Total Ryu Martial Arts karate and jujitsu classes have built a goal setting process into the youth and adult programs. Belt advancement is the goal for all students, as they work towards learning and improving new techniques so that they can advance to the next level. At that new level they learn new techniques and improve on previously learned ones. This process becomes ingrained in the students, so without their realization they’ve learned goal setting, goal implementation, and continuous improvement processes.
To train in martial arts, you have to learn how to work with a partner or partners. This helps students learn to work together toward a common goal. They learn how to help each other out during class and to help each other advance. This process of mutual cooperation is not only essential for progress in the dojo, but in life. Our goal is to help students take the skill of cooperation outside of the dojo, to family life, school, and work.

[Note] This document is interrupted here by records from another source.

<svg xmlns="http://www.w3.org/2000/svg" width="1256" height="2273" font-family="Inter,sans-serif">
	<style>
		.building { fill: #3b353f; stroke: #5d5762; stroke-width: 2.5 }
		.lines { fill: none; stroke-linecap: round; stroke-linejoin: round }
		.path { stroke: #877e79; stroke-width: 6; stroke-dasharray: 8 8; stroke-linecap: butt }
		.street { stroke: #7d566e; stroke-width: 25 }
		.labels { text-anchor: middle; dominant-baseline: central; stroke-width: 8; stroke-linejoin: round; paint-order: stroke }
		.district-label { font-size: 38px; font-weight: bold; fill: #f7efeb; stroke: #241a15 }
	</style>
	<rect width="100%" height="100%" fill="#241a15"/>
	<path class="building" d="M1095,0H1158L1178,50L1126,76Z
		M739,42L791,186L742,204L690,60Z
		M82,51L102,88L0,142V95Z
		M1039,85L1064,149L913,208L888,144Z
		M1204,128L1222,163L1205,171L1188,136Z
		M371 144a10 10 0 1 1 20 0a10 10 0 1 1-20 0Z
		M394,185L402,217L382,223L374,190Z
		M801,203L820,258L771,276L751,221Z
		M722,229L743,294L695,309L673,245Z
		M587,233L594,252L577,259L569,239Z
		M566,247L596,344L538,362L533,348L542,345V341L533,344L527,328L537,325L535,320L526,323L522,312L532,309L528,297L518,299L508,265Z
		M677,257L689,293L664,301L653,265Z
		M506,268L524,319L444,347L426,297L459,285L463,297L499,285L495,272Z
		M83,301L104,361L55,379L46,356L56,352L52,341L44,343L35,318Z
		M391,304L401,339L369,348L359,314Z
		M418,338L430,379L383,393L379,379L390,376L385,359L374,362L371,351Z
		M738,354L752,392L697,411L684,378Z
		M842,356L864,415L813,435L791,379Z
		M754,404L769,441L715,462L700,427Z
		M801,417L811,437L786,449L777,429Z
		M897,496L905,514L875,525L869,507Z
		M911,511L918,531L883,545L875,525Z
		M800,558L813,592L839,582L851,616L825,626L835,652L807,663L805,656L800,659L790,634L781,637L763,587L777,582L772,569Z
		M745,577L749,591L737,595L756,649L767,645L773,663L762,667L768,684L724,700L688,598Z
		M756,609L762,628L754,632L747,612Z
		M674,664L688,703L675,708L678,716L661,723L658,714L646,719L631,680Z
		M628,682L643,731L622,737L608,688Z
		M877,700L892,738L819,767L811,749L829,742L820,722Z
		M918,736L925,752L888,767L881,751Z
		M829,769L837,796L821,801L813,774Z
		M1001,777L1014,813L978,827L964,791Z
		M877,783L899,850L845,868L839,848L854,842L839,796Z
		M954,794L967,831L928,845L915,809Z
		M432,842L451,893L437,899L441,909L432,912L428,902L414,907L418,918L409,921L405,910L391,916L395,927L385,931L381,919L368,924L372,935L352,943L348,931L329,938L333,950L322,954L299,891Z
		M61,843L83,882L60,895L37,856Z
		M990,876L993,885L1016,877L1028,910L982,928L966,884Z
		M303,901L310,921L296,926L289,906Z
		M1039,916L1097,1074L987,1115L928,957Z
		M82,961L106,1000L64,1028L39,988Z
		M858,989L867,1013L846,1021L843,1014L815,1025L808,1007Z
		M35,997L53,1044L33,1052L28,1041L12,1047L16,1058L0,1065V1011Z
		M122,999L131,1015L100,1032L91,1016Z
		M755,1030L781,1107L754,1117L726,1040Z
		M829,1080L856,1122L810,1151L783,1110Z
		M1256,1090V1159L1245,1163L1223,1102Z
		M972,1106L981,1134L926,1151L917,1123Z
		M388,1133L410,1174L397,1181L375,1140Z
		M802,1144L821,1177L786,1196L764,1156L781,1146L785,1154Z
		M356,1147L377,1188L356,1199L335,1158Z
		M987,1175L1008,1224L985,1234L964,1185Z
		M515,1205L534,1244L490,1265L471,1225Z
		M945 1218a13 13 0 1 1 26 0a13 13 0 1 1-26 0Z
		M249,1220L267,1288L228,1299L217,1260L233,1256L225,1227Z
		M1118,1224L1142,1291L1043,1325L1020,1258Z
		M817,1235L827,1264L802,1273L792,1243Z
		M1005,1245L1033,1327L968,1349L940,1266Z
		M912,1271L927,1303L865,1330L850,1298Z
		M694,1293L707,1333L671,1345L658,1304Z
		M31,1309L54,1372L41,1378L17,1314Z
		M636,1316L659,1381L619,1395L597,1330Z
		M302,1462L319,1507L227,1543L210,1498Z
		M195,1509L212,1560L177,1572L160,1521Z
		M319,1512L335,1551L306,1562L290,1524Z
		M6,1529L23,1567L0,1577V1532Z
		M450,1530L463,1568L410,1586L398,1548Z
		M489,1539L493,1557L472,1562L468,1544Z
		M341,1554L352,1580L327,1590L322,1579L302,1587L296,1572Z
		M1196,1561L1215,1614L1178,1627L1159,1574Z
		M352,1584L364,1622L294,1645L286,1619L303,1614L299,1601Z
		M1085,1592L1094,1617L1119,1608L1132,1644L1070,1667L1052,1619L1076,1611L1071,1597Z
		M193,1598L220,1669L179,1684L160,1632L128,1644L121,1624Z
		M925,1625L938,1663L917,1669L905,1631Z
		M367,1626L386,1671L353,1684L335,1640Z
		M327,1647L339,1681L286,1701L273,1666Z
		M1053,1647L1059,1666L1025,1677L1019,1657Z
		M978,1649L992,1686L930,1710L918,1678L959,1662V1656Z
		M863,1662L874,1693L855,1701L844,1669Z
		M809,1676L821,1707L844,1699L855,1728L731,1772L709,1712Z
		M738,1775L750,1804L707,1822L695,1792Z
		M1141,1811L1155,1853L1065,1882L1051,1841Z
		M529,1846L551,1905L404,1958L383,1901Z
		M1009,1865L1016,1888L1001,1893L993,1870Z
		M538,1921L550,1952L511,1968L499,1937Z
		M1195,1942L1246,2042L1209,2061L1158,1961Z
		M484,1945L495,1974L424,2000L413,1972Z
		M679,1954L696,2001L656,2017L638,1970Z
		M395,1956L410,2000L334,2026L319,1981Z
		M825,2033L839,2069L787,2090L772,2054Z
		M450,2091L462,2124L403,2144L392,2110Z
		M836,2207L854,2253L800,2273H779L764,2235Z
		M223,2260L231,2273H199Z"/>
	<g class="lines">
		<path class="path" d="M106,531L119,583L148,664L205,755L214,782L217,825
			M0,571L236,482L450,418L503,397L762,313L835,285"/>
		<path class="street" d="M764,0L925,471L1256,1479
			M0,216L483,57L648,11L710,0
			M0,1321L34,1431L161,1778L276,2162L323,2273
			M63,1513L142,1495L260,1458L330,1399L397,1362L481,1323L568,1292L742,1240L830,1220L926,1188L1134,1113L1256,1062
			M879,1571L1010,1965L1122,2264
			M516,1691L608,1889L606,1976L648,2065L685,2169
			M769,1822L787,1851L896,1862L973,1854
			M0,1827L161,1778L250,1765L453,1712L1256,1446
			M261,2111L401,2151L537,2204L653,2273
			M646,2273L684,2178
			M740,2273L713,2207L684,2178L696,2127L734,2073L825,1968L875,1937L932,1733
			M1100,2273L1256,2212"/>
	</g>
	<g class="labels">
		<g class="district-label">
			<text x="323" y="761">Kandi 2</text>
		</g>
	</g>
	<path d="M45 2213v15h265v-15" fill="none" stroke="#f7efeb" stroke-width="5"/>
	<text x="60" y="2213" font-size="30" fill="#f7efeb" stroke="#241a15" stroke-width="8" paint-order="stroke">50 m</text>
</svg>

Total Ryu Martial Arts karate and jujitsu programs are the best around. For a student who regularly attends, learns, and advances, these programs provide the best self-defense skills that can be learned. However, our goal is complete self-defense, not just physical self-defense. We believe the better you become at karate or jujitsu, the more confident you will appear. Those who nonverbally communicate confidence are less likely to be bullied, attacked, or otherwise threatened.